Бату сдвинул свой малахай на макушку:
– За что это ты так осерчал на хозяина своего?
Мужичок с ненавистью посмотрел в сторону саней:
– Вчерась Бориска со своими халдеями вломился ко мне домой, снасиловали они на моих глазах жёнушку мою, а Настю, дочку мою, Бориска в свои хоромы утащил…
Вернулась она домой только сегодня утром, окровавленная вся… А ей всего четырнадцать исполнилось. Теперь вот висит она в петле в сарае моём, душа неприкаянная…
Витомир что-то быстро сказал своим людям. Те тотчас отвязали от столба мужичка, укрыли его шубами, сдёрнутыми с барчука, а самого его в одном исподнем привязали к
столбу вместо мужичка-страдальца. Бату помнил, как и его деда Чингисхана когда-то распяли у столба и едва не уморили до смерти, и он буквально закипел от негодования. Те же чувства, похоже, испытывал и Витомир. Поделом было бы мужичку, если бы он попусту бахвалился да грозился своему хозяину. Негоже было так поступать. Хозяин тебе и кров, и работу даёт, зачем же кусать руку, хлеб дающую? Но здесь было другое. Здесь обнаглевший от неподсудной власти над людьми высокородный упырь,
надругавшись над женой и дочерью бесправного мужика, его же ещё и наказывал неправедно. Шепнул Бату что-то на ухо Витомиру. И вот княжеские дружинники по приказу тартарца другой правёж устроили. Каждому из дружинников приказали по двадцать ударов плетьми нанести по изнеженному телу барчука. Да уже после шестого палача повис Бориска на столбу без дыхания.
Широко открытыми глазами смотрели на пришлых мужики в толпе, а молодые парни, невест которых успел испоганить Бориска, готовы были сами приложиться плетьми по ненавистному отпрыску, не знавшему что такое совесть и сострадание.

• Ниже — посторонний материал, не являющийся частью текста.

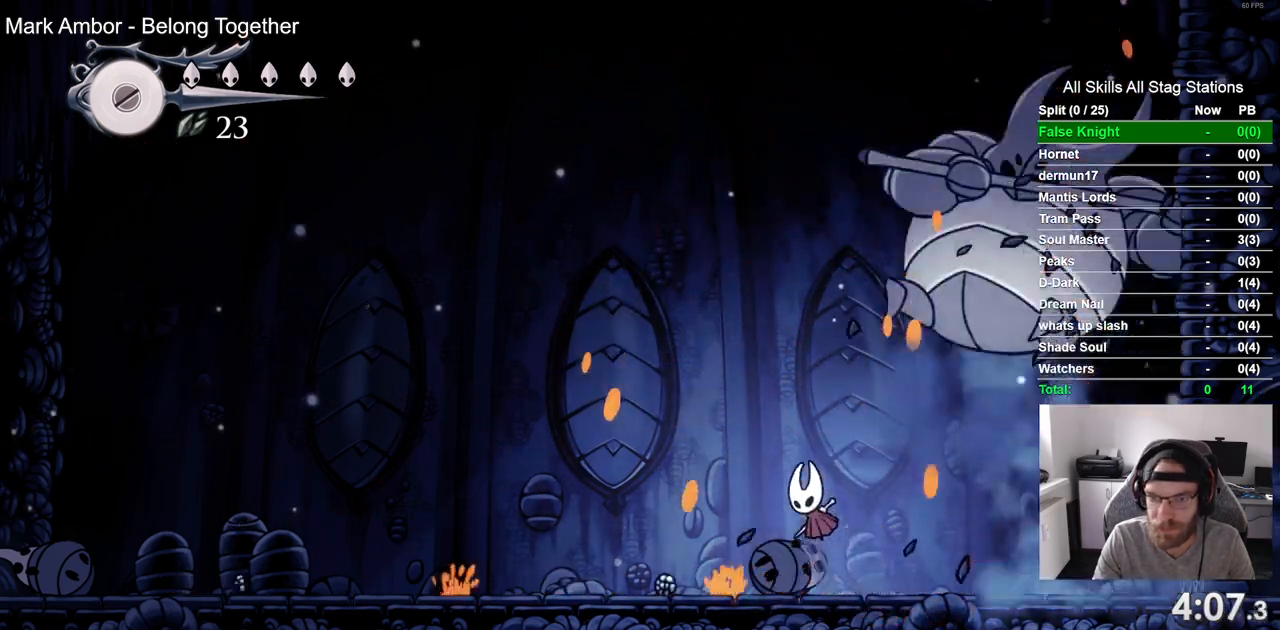
{"buttons": ["CROSS", "DPAD_RIGHT"], "left_stick": "center", "right_stick": "center", "events": [[300, "SQUARE", "down"], [317, "DPAD_LEFT", "up"], [383, "DPAD_RIGHT", "down"], [400, "DPAD_UP", "up"], [467, "SQUARE", "up"]]}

Именно с тех пор поползла молва по Руси: пришёл на землю русскую не очередной кровожадный кочевник-завоеватель, а справедливый хан с крепкой рукой и мягким сердцем…
ГЛАВА 4
Накануне нашествия тартаро-монгол на Русь Великим князем Владимирским был третий сын Всеволода Большое Гнездо, Юрий Всеволодович, а младший брат Юрия, Ярослав по родовому закону должен был править в Киеве. Хотя до 1236 года где Ярослав Всеволодович только не правил! И в Переяславле-Залесском, и в Новгороде раза четыре, а при Батые и Великим князем Владимирским побывал. Так вот перед самым приходом ордынцев Ярослав должен был править в Киеве. Но не лежала его душа к этому убогому престолу, хотя получил он на него право ещё в середине 1236 года не без помощи войска новгородского. Не нравились ему бояре да знать при киевском дворе. Лесть, обман, подкуп, письма подмётные – не престол, а гадюшник. И
тяготился Ярослав престолом этим. В Новгороде же он оставил княжить совсем ещё юных сыновей своих Александра (будущего Невского) и Фёдора, потому не раз и не два в год наведывался к малолеткам своим. А в Киеве… Что в Киеве? Киевская Русь тогда была окраиной русского мира. Это уж потом с помощью поляков да австрийцев
нынешние «свидомые» превратили слово «окраина» в «Украину» и русские, проживающие на этой территории, превратились в украинцев.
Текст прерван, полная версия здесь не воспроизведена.